Work instruction 1:
Rewrite the rows with "India Matters" changed to "National Affairs" and everything else unchanged. Leave the pictures out of your answer.
Work instruction 2:
Continue the text on California mechanics liens from its last sentence.

Given text:

■ ■ ■

A mechanics lien entitles contractors, subcontractors, material suppliers and other persons that provide labor or materials on real property (collectively, “mechanics”) to claim a lien in the work of improvements and on the real property on which the work is situated. The California Mechanics Lien Law (Civil Code Sections 8000-8848 and 9000-9566) (CMLL)is a complex body of law that governs creation, perfection, priorities, notices, bonding, enforcement, expungement and other provisions regarding mechanics liens and related remedies. Mechanics liens are not permitted on public property, although, other remedies exist for persons who have provided work on such projects. In order to preserve lien and other rights, lien claimant must (a) provide timely notice to the property owner, the general contractor and/or any construction lender; (b) record the claim of lien; and (c) foreclose the lien, all in accordance with CMLL.
Limiting Exposure of Third Parties
Real property owners, tenants and others with interests in real property who contract with mechanics often have financial relationships with third parties who would wish to protect themselves from liability in the event that the contractually obligated party does not pay the lien claimant. Two such categories of third parties are (1) landlords where work was performed in connection with a tenant’s leased premises; and (2) construction lenders to a person with an interest in the real property. CMLL and case law address the methods and effectiveness of limiting such exposure.

■ ■ ■

Dataset entries:
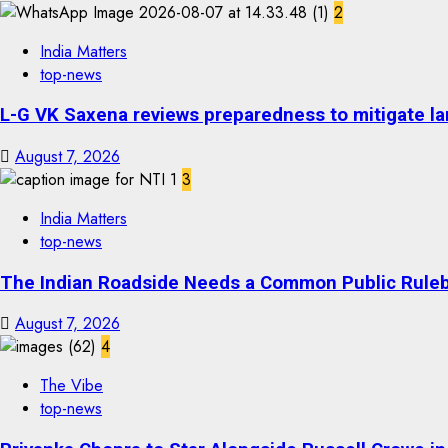
2
India Matters
top-news
L-G VK Saxena reviews preparedness to mitigate lan
August 7, 2026
3
India Matters
top-news
The Indian Roadside Needs a Common Public Rulebo
August 7, 2026
4
The Vibe
top-news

■ ■ ■

Exercise response 1:
2
National Affairs
top-news
L-G VK Saxena reviews preparedness to mitigate lan
August 7, 2026
3
National Affairs
top-news
The Indian Roadside Needs a Common Public Rulebo
August 7, 2026
4
The Vibe
top-news

Exercise response 2:
Mechanics lien issues in the landlordtenant scenario arise most often in connection with (1) tenant improvements to be made prior to lease commencement and to be paid for by the tenant; and (2) tenant alterations to leased premises after lease commencement. A landlord may protect itself against enforcement of a validly asserted lien by giving a Notice of Non-Responsibility in the form and manner required by CMLL. However, a Notice of Non-Responsibility is not bulletproof and CMLL and case law require that the owner be a non-participating owner, i.e., one who has not caused the work to be done and who does not have knowledge of it. This status is rarely available to a landlord in connection with tenant improvements, the requirements for which are contained in the lease executed by both parties. Case law has also extended the participating owner doctrine to situations where the improvements were a practical necessity for the tenant’s contemplated use of the premises. Because of these risks, leases commonly require that tenants keep premises free of liens, obtain waivers and releases from mechanics, obtain insurance, bond around liens and other provisions to protect the landlord.
The concern of construction lenders is that a mechanics lien may have priority over the lien of its deed of trust. Mechanics liens take their priority from the date of the commencement of the work and have priority over any deed of trust that is later recorded. The priority of all lien claimants relates back to the date when works commenced even if a particular claimant does not commence work or record its own lien until after the recording date of the deed of trust. The most common protection against loss of priority is through title insurance and insurers will undertake physical inspections of the property prior to the disbursement of the loan to be sure that no work has commenced, a highly fact and contract-specific investigation. If a title insurance company would insure notwithstanding the commencement of the work, it would mostly require a secured indemnity and/or other financial accommodations to mitigate its risk.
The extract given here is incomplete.